Cynthia Persily, PhD, RN, FAAN
Dr. Persily is the CEO of Highland Hospital in Charleston, WV
Tomorrow will mark one month since flooding destroyed parts of rural West Virginia. The devastation is heartbreaking. But the outreach of neighbors, people from across the state and across the nation has been heartwarming. While there are so many sad stories, there are also many great stories of people using their talents and skills to help out. An important part of my role as CEO of the Highland companies in Charleston is being involved with important partners. Today, I took pleasure in my role as a board member of the American Red Cross WV region in hearing some of these great stories.
One important story that I heard is about a woman in Elkins, WV, who wanted to help out with volunteer efforts. (I regret I didn’t get her name, so that she could be recognized here). Since she had a communications background, she decided to create a website to try to help coordinate help. Out of her idea grew the site www.wvflood.com. This simple but elegant website links those who want to volunteer with places across the state where volunteer efforts are being coordinated. It also allows those who need help to sign up to get that help. Quickly, the website was dealing with about 4000 offers for help and statements of need per day—clearly meeting a need in a time of emergency.

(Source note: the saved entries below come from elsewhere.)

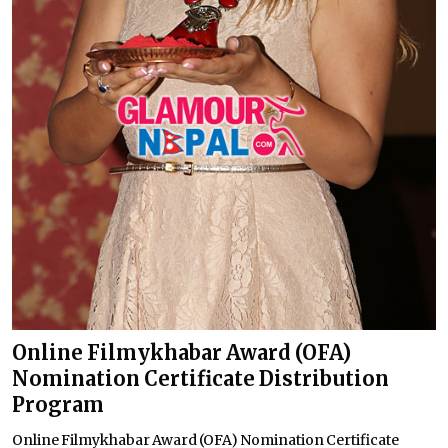
Online Filmykhabar Award (OFA)
Nomination Certificate Distribution
Program
Online Filmykhabar Award (OFA) Nomination Certificate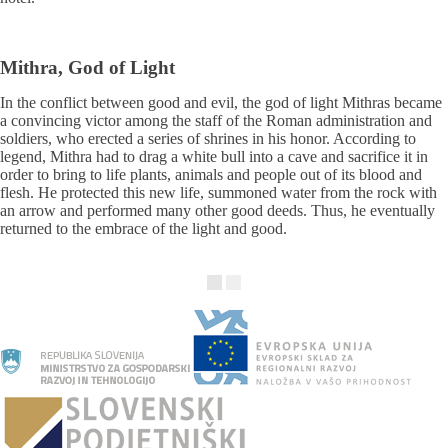
Mithra, God of Light
In the conflict between good and evil, the god of light Mithras became
a convincing victor among the staff of the Roman administration and
soldiers, who erected a series of shrines in his honor. According to
legend, Mithra had to drag a white bull into a cave and sacrifice it in
order to bring to life plants, animals and people out of its blood and
flesh. He protected this new life, summoned water from the rock with
an arrow and performed many other good deeds. Thus, he eventually
returned to the embrace of the light and good.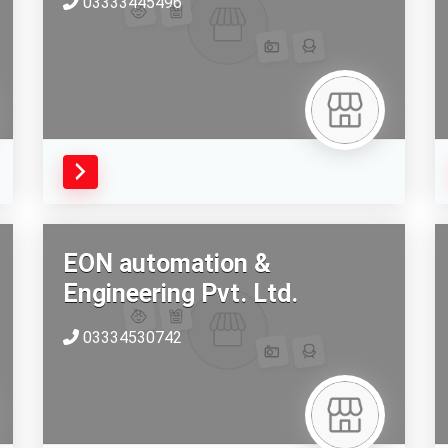
03333445496
EON automation &
Engineering Pvt. Ltd.
03334530742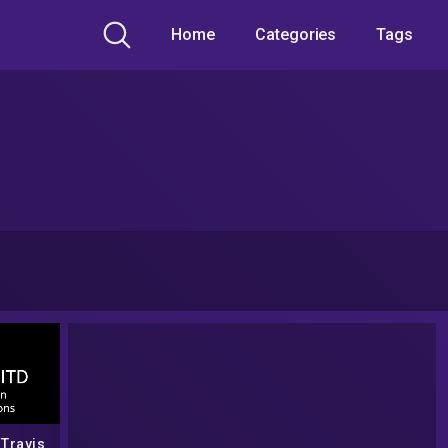
Home
Categories
Tags
 Travis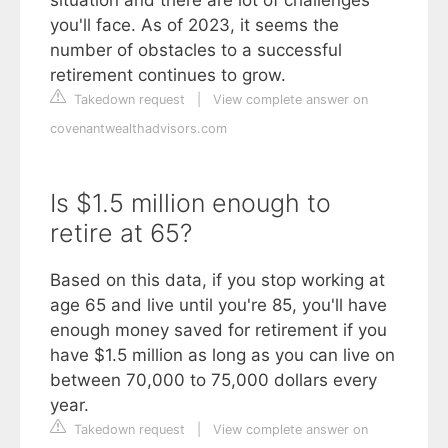
you'll face. As of 2023, it seems the
number of obstacles to a successful
retirement continues to grow.
Takedown request
|
View complete answer on
covenantwealthadvisors.com
Is $1.5 million enough to
retire at 65?
Based on this data, if you stop working at
age 65 and live until you're 85, you'll have
enough money saved for retirement if you
have $1.5 million as long as you can live on
between 70,000 to 75,000 dollars every
year.
Takedown request
|
View complete answer on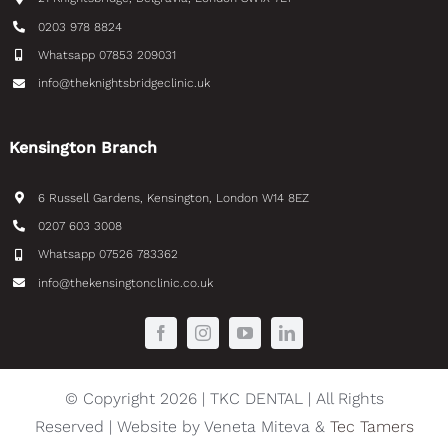
0203 978 8824
Whatsapp 07853 209031
info@theknightsbridgeclinic.uk
Kensington Branch
6 Russell Gardens, Kensington, London W14 8EZ
0207 603 3008
Whatsapp 07526 783362
info@thekensingtonclinic.co.uk
© Copyright 2026 | TKC DENTAL | All Rights
Reserved | Website by Veneta Miteva &
Tec Tamers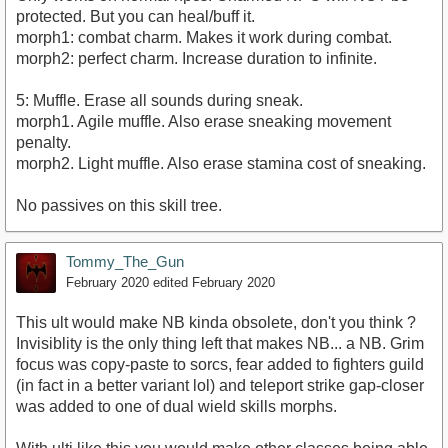
protected. But you can heal/buff it.
morph1: combat charm. Makes it work during combat.
morph2: perfect charm. Increase duration to infinite.
5: Muffle. Erase all sounds during sneak.
morph1. Agile muffle. Also erase sneaking movement
penalty.
morph2. Light muffle. Also erase stamina cost of sneaking.
No passives on this skill tree.
Tommy_The_Gun
February 2020
edited February 2020
This ult would make NB kinda obsolete, don't you think ?
Invisiblity is the only thing left that makes NB... a NB. Grim
focus was copy-paste to sorcs, fear added to fighters guild
(in fact in a better variant lol) and teleport strike gap-closer
was added to one of dual wield skills morphs.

If you’d like to volunteer for ongoing needs in the flooded areas of our state no matter what your age or skill level, don’t hesitate to visit that website which is updated daily. I know I will be passing this information along to the other groups that I’m involved with, and hope you will too. I’ll also be visiting that website frequently to continue to sign up my family and me to volunteer.
Today, I also heard stories of Red Cross volunteers who have come from across the country to help our WV neighbors. They’ve come on a moment’s notice, and they’ve come to do what they do best—engage in immediate assistance to those faced with a disaster—whether that is a flood, a fire, a tornado or hurricane. What we heard today was staggering—over 2300 overnight stays have been provided in Red Cross Shelters; more than 198,000 meals and snacks have been served, nearly 133,000 relief items have been distributed, more than 8,500 health and mental health contacts have been made and over 1700 cases have been opened by American Red Cross workers and volunteers in West Virginia to help individuals and families in need. These volunteers will continue their work because that’s what they do. They take time away from their lives to help others.
This is just the help provided by the American Red Cross. The news is replete with others from across the state, the country, and our own hometowns helping out. But help will need to continue for the forseeable future. Think about these families at Thanksgiving and through the holiday season when your office or civic group is interested in helping out families in need. But also think about them every weekend when you have some free time. No matter how much or how little, help is needed and appreciated. Helen Keller said “I am only one, but still I am one. I cannot do everything, but still I can do something; and because I cannot do everything, I will not refuse to do something that I can do.” I urge you to find something you can do to help our neighbors in their continuing times of need. Your help will be immeasurable in decreasing the stress of these communities, and insuring their future physical, social, and mental health.